Filosofi Logo Hari Jadi ke-832 Trenggalek
Menurut Yusuf, konsep utama logo terinspirasi dari simbol gunungan dalam tradisi pewayangan Jawa.

Dalam budaya Jawa, gunungan melambangkan alam semesta, awal kehidupan, pusat keseimbangan, sekaligus penutup sebuah perjalanan.

"Wosing Pamanggih atau inti tema Hambeging Bumi dalam tradisi pewayangan Jawa, gunungan merupakan lambang jagad atau alam semesta," terangnya.

Filosofi tersebut kemudian diwujudkan dalam desain logo melalui tiga siluet gunungan yang ditransformasikan menjadi angka 832.

"Ia menjadi simbol awal kehidupan, pusat keseimbangan, sekaligus penutup sebuah perjalanan. Filosofi inilah yang menjadi fondasi logo, yaitu tiga siluet gunungan ditransformasikan menjadi angka 832," beber Yusuf.

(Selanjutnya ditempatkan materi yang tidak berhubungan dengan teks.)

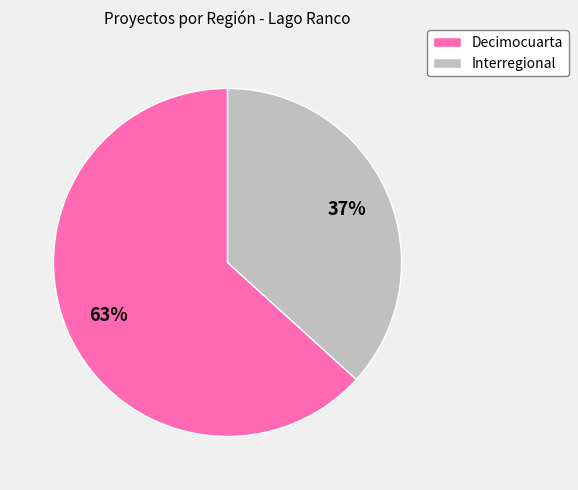

What is the ratio of the value at Interregional to the value at Decimocuarta?

0.6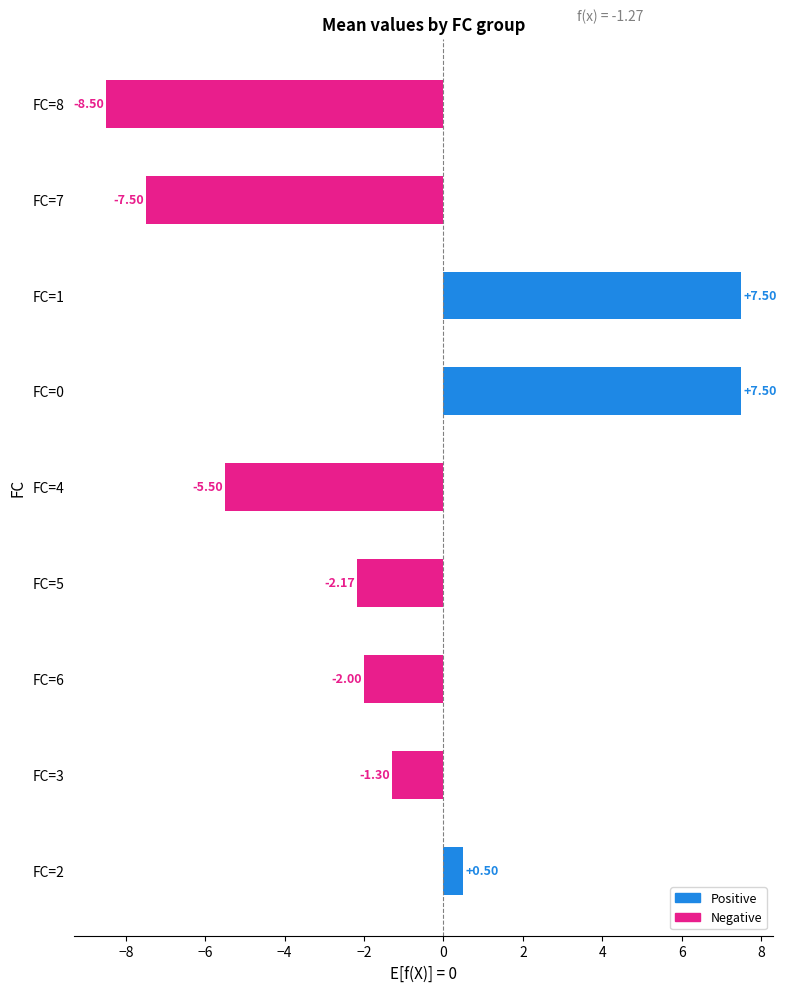

Which has a higher value, FC=0 or FC=8?

FC=0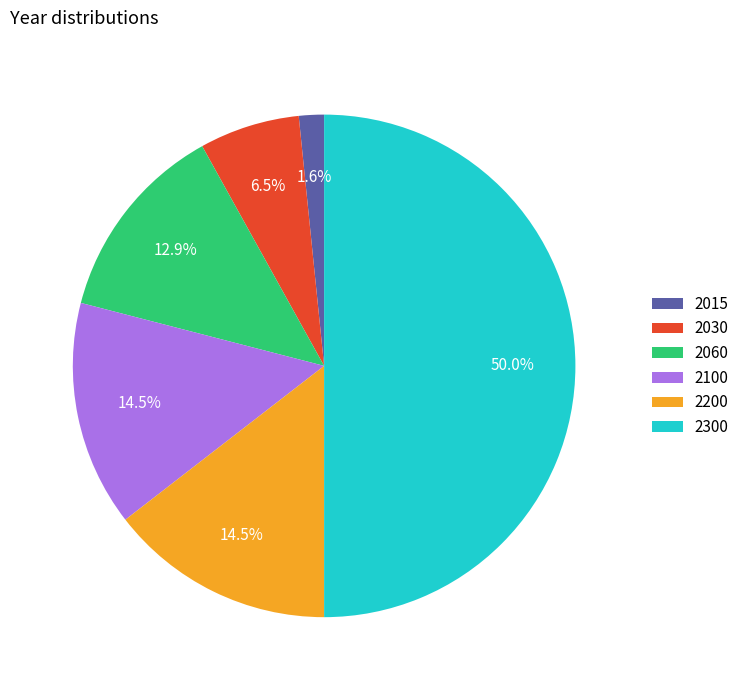

How many slices are in this pie chart?

6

Desain tersebut dinilai mampu menyatukan identitas Hari Jadi Kabupaten Trenggalek dengan akar budaya Jawa yang menjadi ruh dari tema Hambeging Bumi.

Kriteria Penilaian Lomba Logo Hari Jadi Trenggalek
Pemilihan pemenang dilakukan berdasarkan sejumlah kriteria yang telah ditetapkan panitia.

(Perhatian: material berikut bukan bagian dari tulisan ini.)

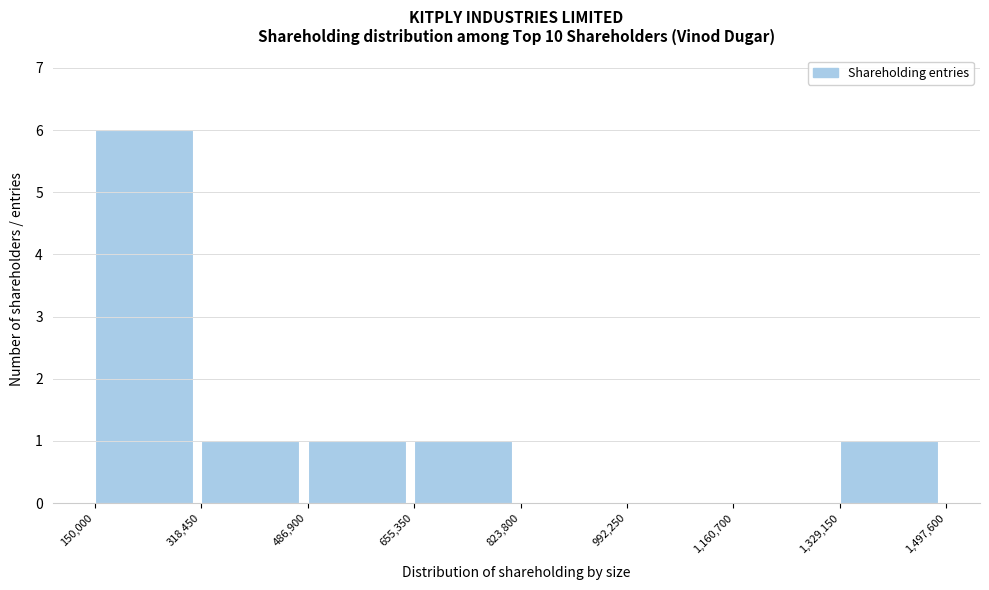

Which range on the x-axis has the tallest bar?

150,000 to 318,450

Beberapa aspek penilaian meliputi kesesuaian konsep dengan tema, ide dan keunikan desain, komposisi visual, hingga nilai artistik dan estetika yang memudahkan logo diterapkan dalam berbagai media publikasi.

"Yang terakhir adalah artistik dan estetika dilihat dari komposisi dan kemudahan pengaplikasian," akuinya.

Hadiah Pemenang Lomba Logo Hari Jadi ke-832 Trenggalek
Pemerintah Kabupaten Trenggalek memberikan piagam penghargaan dan uang pembinaan kepada tiga pemenang lomba.

Berikut daftar hadiah yang diberikan:

Juara 1: Rp3 juta
Juara 2: Rp2 juta
Juara 3: Rp1 juta
"Pemenang pertama Rp3 juta, pemenang kedua Rp2 juta, pemenang ketiga Rp1 juta," jelasnya.

Logo Resmi Digunakan Selama Satu Tahun
Yusuf berharap seluruh organisasi perangkat daerah (OPD), instansi pemerintah, hingga badan publik di Kabupaten Trenggalek dapat menggunakan logo resmi Hari Jadi ke-832 Trenggalek dalam berbagai kegiatan dan publikasi resmi.

"Diharapkan OPD atau badan publik dapat memanfaatkan atau menyematkan logo tersebut pada setiap acara resmi selama satu tahun ke depan sampai dengan dikeluarkan lagi logo resmi berikutnya," tutupnya.